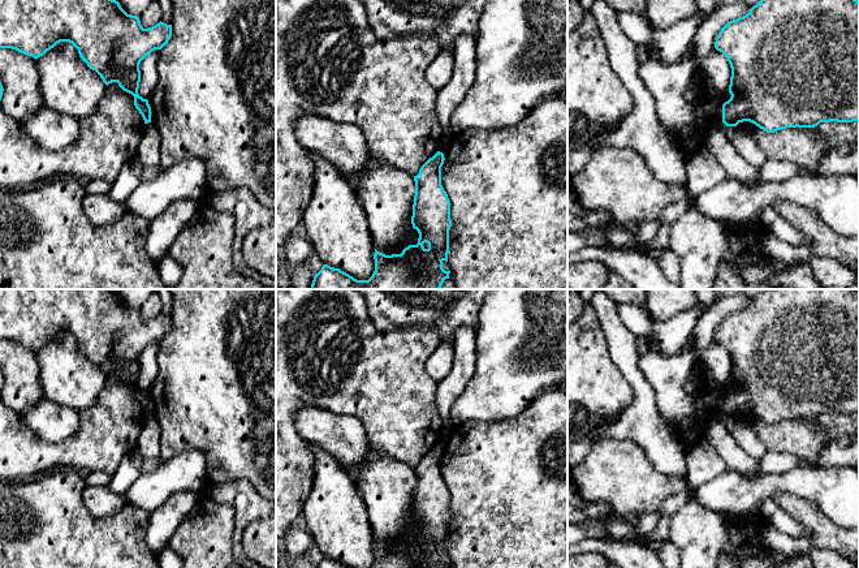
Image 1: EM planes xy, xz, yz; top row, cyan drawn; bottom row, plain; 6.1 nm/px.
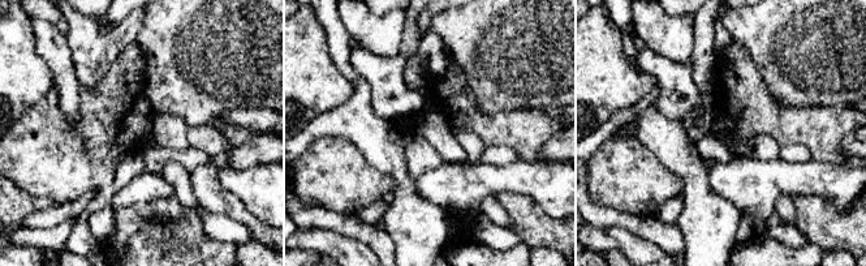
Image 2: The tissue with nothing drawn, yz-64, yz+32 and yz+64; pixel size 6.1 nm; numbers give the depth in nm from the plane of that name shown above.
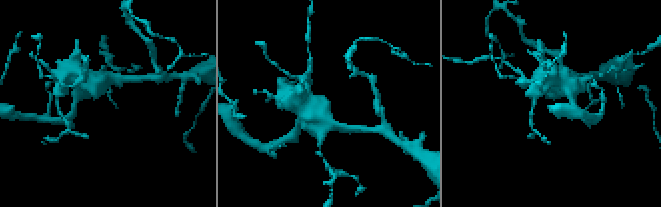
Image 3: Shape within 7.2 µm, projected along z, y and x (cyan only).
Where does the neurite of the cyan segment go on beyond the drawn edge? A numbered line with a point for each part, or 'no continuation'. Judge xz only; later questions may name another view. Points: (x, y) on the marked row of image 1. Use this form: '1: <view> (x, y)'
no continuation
---------------
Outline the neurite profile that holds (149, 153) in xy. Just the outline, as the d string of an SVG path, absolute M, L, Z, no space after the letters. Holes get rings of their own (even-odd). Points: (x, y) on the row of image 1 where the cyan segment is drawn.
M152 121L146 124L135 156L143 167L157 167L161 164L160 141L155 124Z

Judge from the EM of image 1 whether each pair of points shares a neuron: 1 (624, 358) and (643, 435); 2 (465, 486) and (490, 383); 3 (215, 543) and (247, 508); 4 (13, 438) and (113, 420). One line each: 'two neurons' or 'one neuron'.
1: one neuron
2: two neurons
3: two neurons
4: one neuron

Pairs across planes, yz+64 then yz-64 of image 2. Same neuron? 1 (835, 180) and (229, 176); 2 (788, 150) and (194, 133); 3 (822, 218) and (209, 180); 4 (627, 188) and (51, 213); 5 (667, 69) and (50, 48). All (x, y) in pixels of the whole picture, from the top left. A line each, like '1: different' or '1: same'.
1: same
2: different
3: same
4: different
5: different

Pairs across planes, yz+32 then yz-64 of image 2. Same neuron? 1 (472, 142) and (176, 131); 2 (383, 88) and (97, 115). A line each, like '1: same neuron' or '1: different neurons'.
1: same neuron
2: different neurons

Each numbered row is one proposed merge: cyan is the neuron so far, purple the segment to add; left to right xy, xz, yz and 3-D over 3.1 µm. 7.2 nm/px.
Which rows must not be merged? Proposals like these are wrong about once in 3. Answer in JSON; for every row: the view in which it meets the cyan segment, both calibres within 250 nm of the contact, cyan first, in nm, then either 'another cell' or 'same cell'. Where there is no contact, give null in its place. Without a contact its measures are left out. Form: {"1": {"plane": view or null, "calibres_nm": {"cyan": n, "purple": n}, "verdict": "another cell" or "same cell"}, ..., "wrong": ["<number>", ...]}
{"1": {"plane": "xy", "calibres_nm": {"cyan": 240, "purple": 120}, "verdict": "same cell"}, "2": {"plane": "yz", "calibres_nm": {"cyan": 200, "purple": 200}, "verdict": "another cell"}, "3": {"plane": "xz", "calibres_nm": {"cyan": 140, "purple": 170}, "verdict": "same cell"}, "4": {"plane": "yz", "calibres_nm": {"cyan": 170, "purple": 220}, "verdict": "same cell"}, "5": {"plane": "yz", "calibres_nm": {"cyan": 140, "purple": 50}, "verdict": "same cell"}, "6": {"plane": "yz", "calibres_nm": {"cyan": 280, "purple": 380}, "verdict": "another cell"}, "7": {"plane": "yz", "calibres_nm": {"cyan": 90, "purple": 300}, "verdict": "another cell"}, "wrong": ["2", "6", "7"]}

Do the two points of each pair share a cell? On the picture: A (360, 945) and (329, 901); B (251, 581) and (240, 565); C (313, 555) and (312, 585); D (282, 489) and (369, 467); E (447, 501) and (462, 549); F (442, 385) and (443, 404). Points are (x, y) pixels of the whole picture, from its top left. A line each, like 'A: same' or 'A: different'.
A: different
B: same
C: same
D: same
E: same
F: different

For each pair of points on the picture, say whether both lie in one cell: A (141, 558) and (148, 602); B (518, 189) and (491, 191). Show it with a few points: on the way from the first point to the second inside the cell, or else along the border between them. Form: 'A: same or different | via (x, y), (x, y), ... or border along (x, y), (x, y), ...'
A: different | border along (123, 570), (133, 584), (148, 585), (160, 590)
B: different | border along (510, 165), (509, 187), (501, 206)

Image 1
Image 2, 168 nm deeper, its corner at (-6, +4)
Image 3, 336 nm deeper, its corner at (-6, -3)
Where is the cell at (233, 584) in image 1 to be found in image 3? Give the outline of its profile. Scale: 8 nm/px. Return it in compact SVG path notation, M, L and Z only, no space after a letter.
---------------
» Instructions for the task: Could you repeat exactly the lines in the listing above from the one with "Outline the neurite" down to the one with "Each numbered row"? Include both of those lines.

» Output below:
Outline the neurite profile that holds (149, 153) in xy. Just the outline, as the d string of an SVG path, absolute M, L, Z, no space after the letters. Holes get rings of their own (even-odd). Points: (x, y) on the row of image 1 where the cyan segment is drawn.
M152 121L146 124L135 156L143 167L157 167L161 164L160 141L155 124Z

Judge from the EM of image 1 whether each pair of points shares a neuron: 1 (624, 358) and (643, 435); 2 (465, 486) and (490, 383); 3 (215, 543) and (247, 508); 4 (13, 438) and (113, 420). One line each: 'two neurons' or 'one neuron'.
1: one neuron
2: two neurons
3: two neurons
4: one neuron

Pairs across planes, yz+64 then yz-64 of image 2. Same neuron? 1 (835, 180) and (229, 176); 2 (788, 150) and (194, 133); 3 (822, 218) and (209, 180); 4 (627, 188) and (51, 213); 5 (667, 69) and (50, 48). All (x, y) in pixels of the whole picture, from the top left. A line each, like '1: different' or '1: same'.
1: same
2: different
3: same
4: different
5: different

Pairs across planes, yz+32 then yz-64 of image 2. Same neuron? 1 (472, 142) and (176, 131); 2 (383, 88) and (97, 115). A line each, like '1: same neuron' or '1: different neurons'.
1: same neuron
2: different neurons

Each numbered row is one proposed merge: cyan is the neuron so far, purple the segment to add; left to right xy, xz, yz and 3-D over 3.1 µm. 7.2 nm/px.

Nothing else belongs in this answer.